§ Tasks to perform:
(1) From the altum thread, repeat verbatim the part that opens with the words containing "Thanks very much" and closes with "really enjoyed this.".
(2) In the altum thread, what reason does kevin22 give for the altums often looking up?

# Altums 6.10.2010 photos and vedio



## kevin22 (May 12, 2010)

10 months old since I got them


----------



## Chappy (Apr 21, 2010)

Your fish make me smile, Kevin....every single time that I look at them. The altums are gorgeous. I love how they stay at that angle. Every time I see that stance in my discus, there's a scrap just around the corner, so when I look at your altums, they look they they are always ready for a fight! 

After I watched your altum video, I looked at the one of your wild discus. Big sigh.....!!! That's the exact set up I want for my wilds. But I have to ask - do your wilds not hurt themselves on the wood?

Thanks very much for the update on your altums and wild discus, Kevin. I think of these beasties quite often and as I mentioned to you, I am always on the lookout for updates from you. I really enjoyed this.

Shelley


----------



## kevin22 (May 12, 2010)

thanks, Shelley.
The Altums quite often look up waiting for food, they are always alert.
The discus don't get cratch on the wood, even some of of branches are kinda sharp.
it's how they live in wild, with roots around, they don't dart around, so less change get hurt.



Embersmom said:


> Your fish make me smile, Kevin....every single time that I look at them. The altums are gorgeous. I love how they stay at that angle. Every time I see that stance in my discus, there's a scrap just around the corner, so when I look at your altums, they look they they are always ready for a fight!
> 
> After I watched your altum video, I looked at the one of your wild discus. Big sigh.....!!! That's the exact set up I want for my wilds. But I have to ask - do your wilds not hurt themselves on the wood?
> 
> ...


----------



## Ursus sapien (Apr 21, 2010)

very nice. thanks for posting.


----------



## effox (Apr 21, 2010)

awesome lookin


----------



## kevin22 (May 12, 2010)

thanks, guys


----------

§ Data extract:
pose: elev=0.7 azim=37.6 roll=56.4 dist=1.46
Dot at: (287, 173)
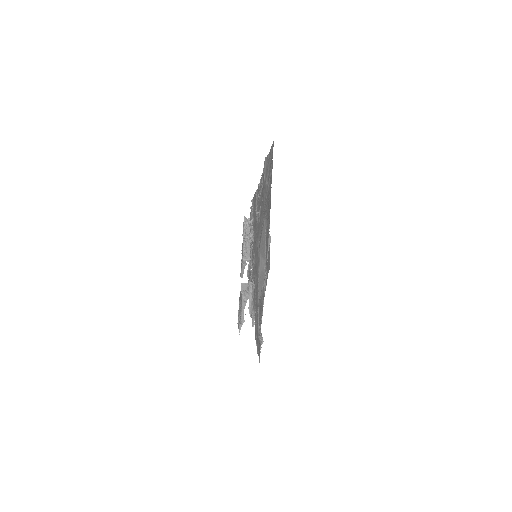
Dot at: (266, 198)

§ Answers to the problems:
(1)
Thanks very much for the update on your altums and wild discus, Kevin. I think of these beasties quite often and as I mentioned to you, I am always on the lookout for updates from you. I really enjoyed this.

(2) They are waiting for food.